On the subject of 1500 hrs/yr if I work every hour I’m supposed to that’s 1250/yr. But I am semi retired, does that count?
Mart
@Yarrow: I heard the entrepreneurship argument softly peddled under the roar of DEATH PANELS. Hard to make sane arguments in this country.
Roger Moore
@Yarrow:
Health care should not be offered and purchased at all. It should be provided by the government for all citizens and legal residents and paid for by our taxes.
Elizabelle
@Roger Moore: Agreed.
And, in the meantime, I could see that ACA was designed to foster entrepreneurship; make coverage available for smaller businesses, even if an individual or family had some grave health issues.
David Anderson
@Seanly: As a cohort, people with near full time employment are healthier or at least code to have fewer and less severe chronic conditions than folks who buy their insurance in the individual market. A significant element of the individual market is working at or near full time as well but there is a proportion of that cohort which is unable to work near full-time due to health reasons and these folks are able to access non-underwritten insurance for the first time.
This is at the population level (100,000s to millions of people).
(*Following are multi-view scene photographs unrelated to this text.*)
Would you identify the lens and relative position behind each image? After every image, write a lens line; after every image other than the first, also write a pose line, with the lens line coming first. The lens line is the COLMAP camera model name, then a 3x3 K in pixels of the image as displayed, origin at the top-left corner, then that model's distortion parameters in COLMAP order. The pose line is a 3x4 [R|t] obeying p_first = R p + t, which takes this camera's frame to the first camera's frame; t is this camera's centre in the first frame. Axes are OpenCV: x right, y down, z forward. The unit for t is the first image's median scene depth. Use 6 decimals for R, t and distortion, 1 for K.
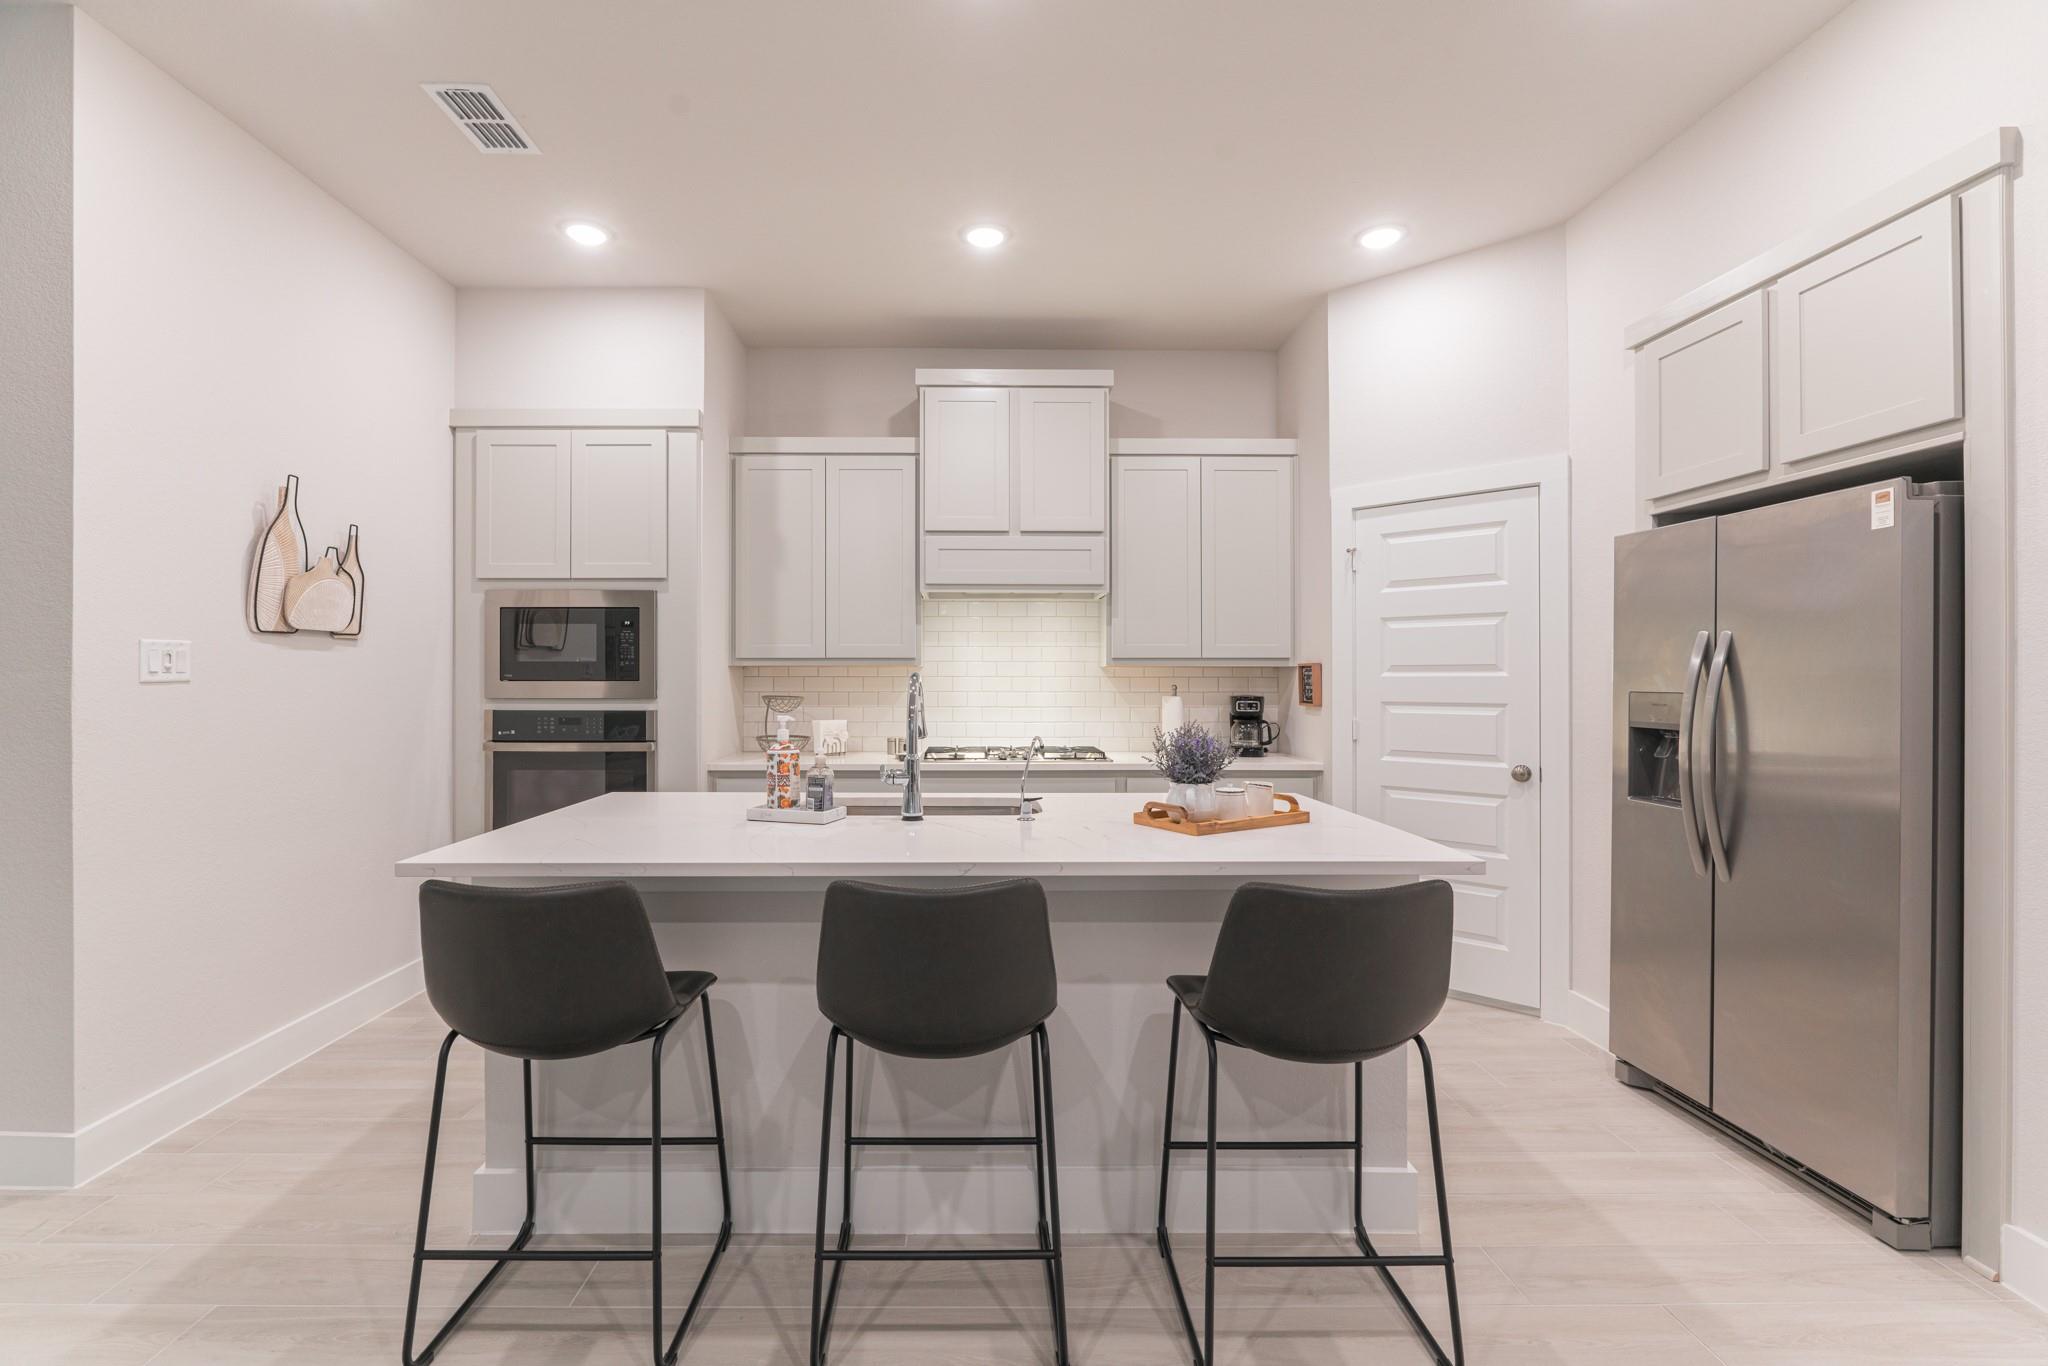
lens RADIAL K [[905.6, 0, 971.7], [0, 905.6, 680.0], [0, 0, 1]] dist [-0.008864, 0.000363]
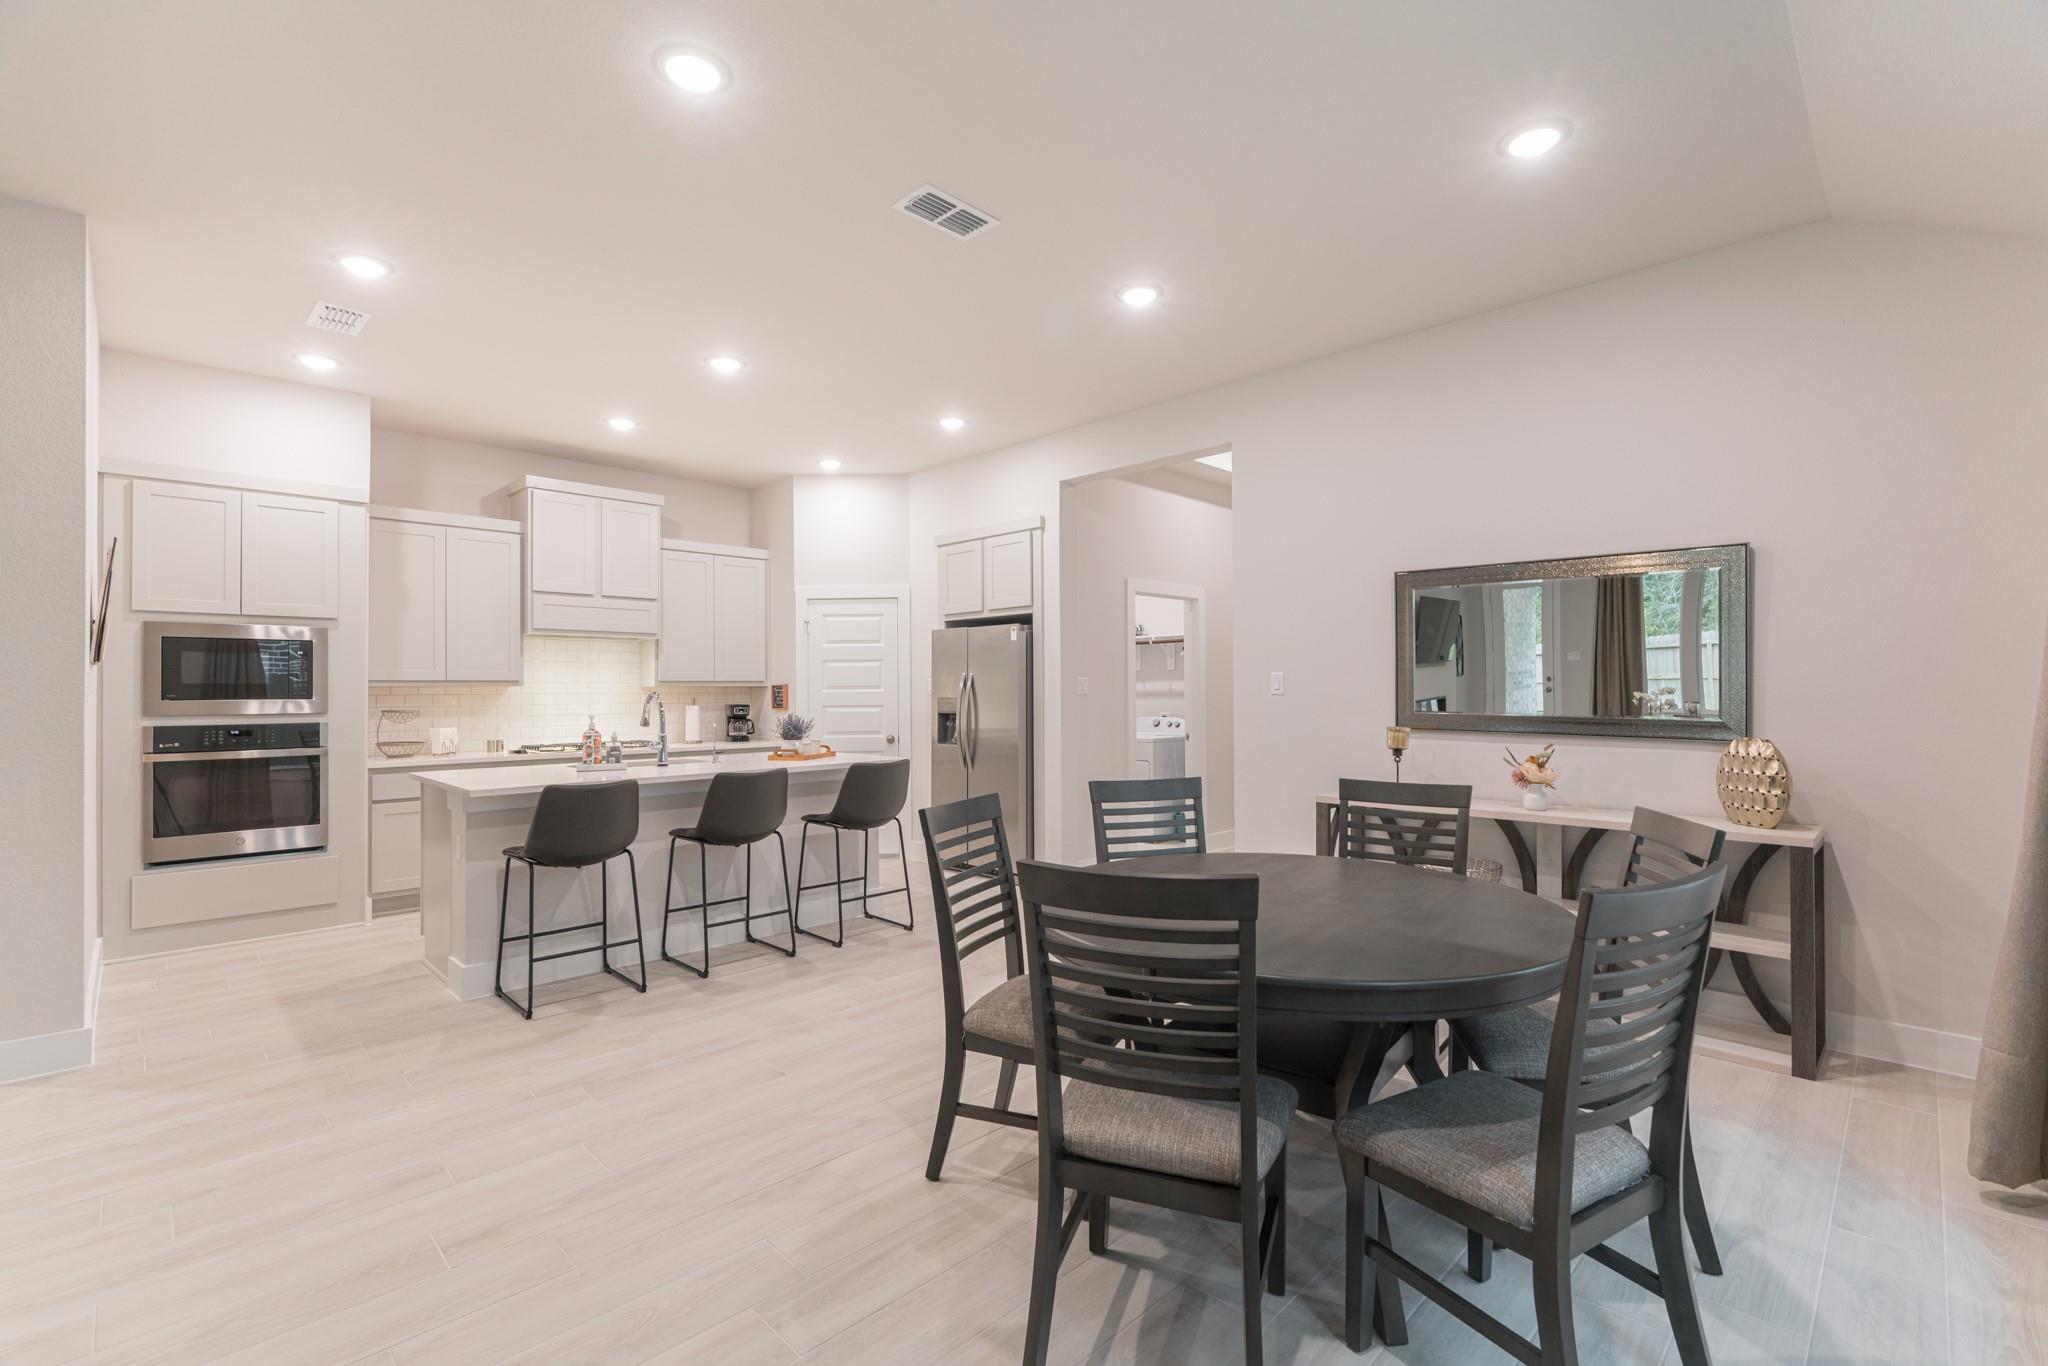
lens RADIAL K [[908.0, 0, 1003.9], [0, 908.0, 676.9], [0, 0, 1]] dist [-0.002221, -0.000369]
pose [[0.724727, 0.005383, 0.689015, -0.550757], [0.008883, 0.999813, -0.017155, 0.000506], [-0.688979, 0.018553, 0.724544, -0.589201]]
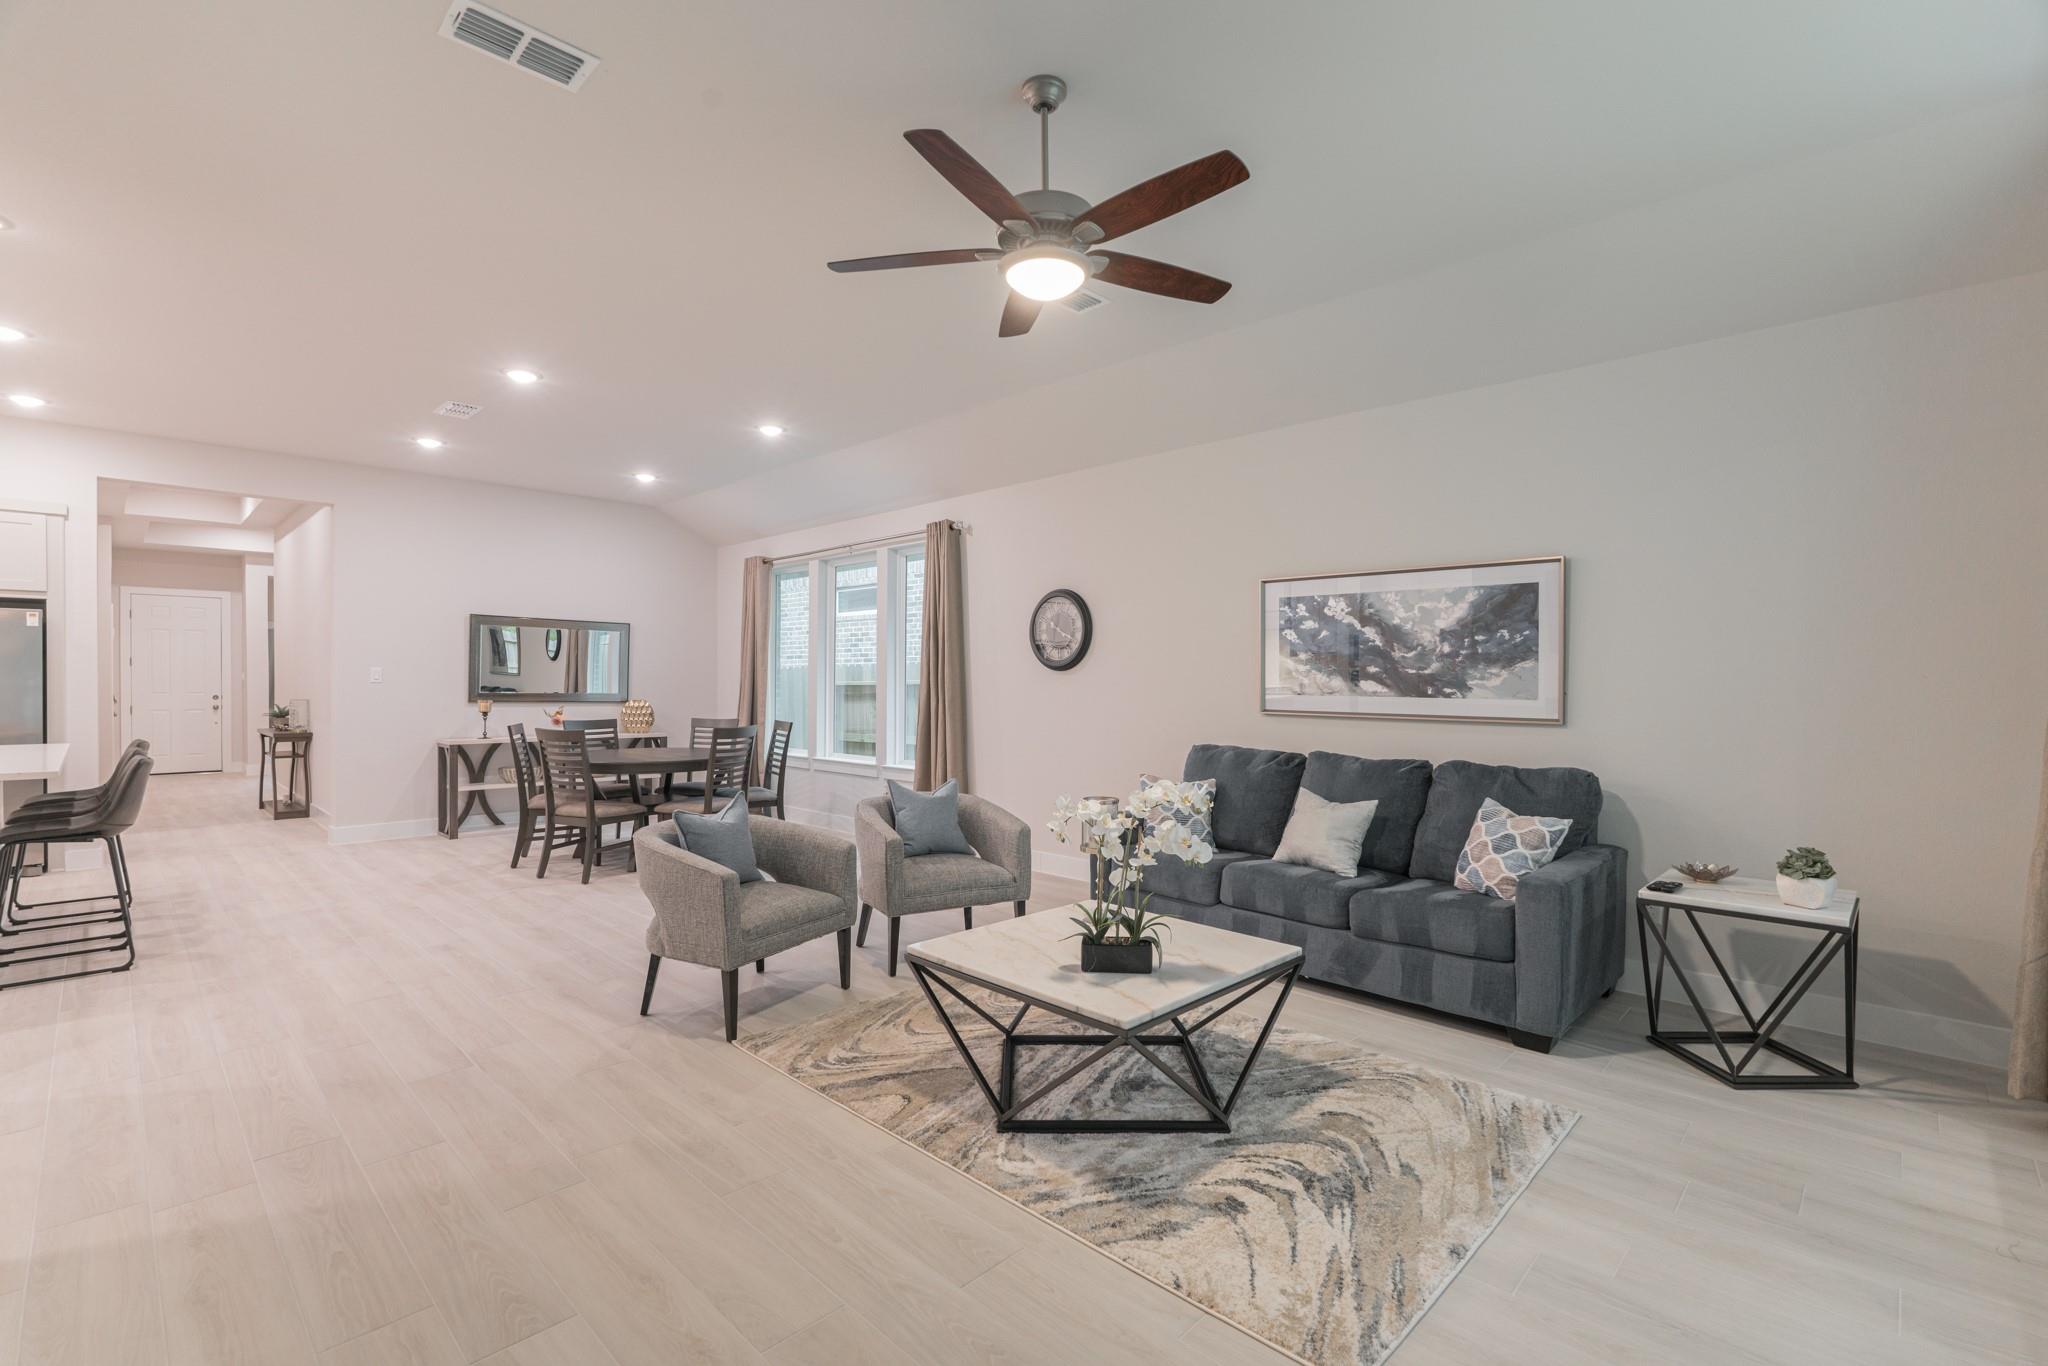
lens RADIAL K [[908.1, 0, 1022.0], [0, 908.1, 688.4], [0, 0, 1]] dist [-0.002755, -0.000307]
pose [[-0.709792, -0.007672, 0.704369, -1.697013], [-0.001081, 0.999951, 0.009802, -0.000418], [-0.704410, 0.006196, -0.709766, 0.433135]]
At the individual level, there is wild variance.
Daniel Ludwinski
I looked at the data and I don’t see the state with a small group market coded as sicker than the individual market… are you sure this is right?
David Anderson
@Daniel Ludwinski: thank you, post and chart updated.
Stan Dorn
Another factor has been key since 2014: selection. The vast majority of otherwise uninsured people offered employer-sponsored insurance accept it. The same is not true of the individual market, where relatively healthy people are far more likely to take their chances and go without coverage. Why? It’s much more expensive to pay for individual-market than group coverage; and it’s much more work to sign up in the individual market, particularly if you want the subsidies that go along with marketplace coverage. Selection, coupled with measures to pool all risk in the individual market, has translated into higher premiums, on average, than are charged by comparable group coverage.
Increasingly, another factor is the availability of competing plans that operate under very different rules: farm bureau plans, health care sharing ministries, and now short-term and association health plans, under emerging Trump Administration policies. These plans siphon off good risks, leaving the remaining individual market with higher average risks, hence higher costs.
I wonder how researchers could tease apart the relative contributions of these three factors.
David Anderson
@Stan Dorn: Completely agree, the selection effect is massive.
I think the way to look at it would be to use IRS individual data to track when people get laid off/quit/fired from small group ACA coverage and see where they end up in the following month(s) if they do not elect COBRA. Under the selection story, we should expect the folks who went ACA individual market to have higher than average small group risk scores while the below average risk scores either went uninsured, short term plans or health sharing ministries. We would see HSM on the 1095 while the uninsured and STP would be a big question mark.
So who has access to the individualized IRS data that can then be mated to an insurer’s claims?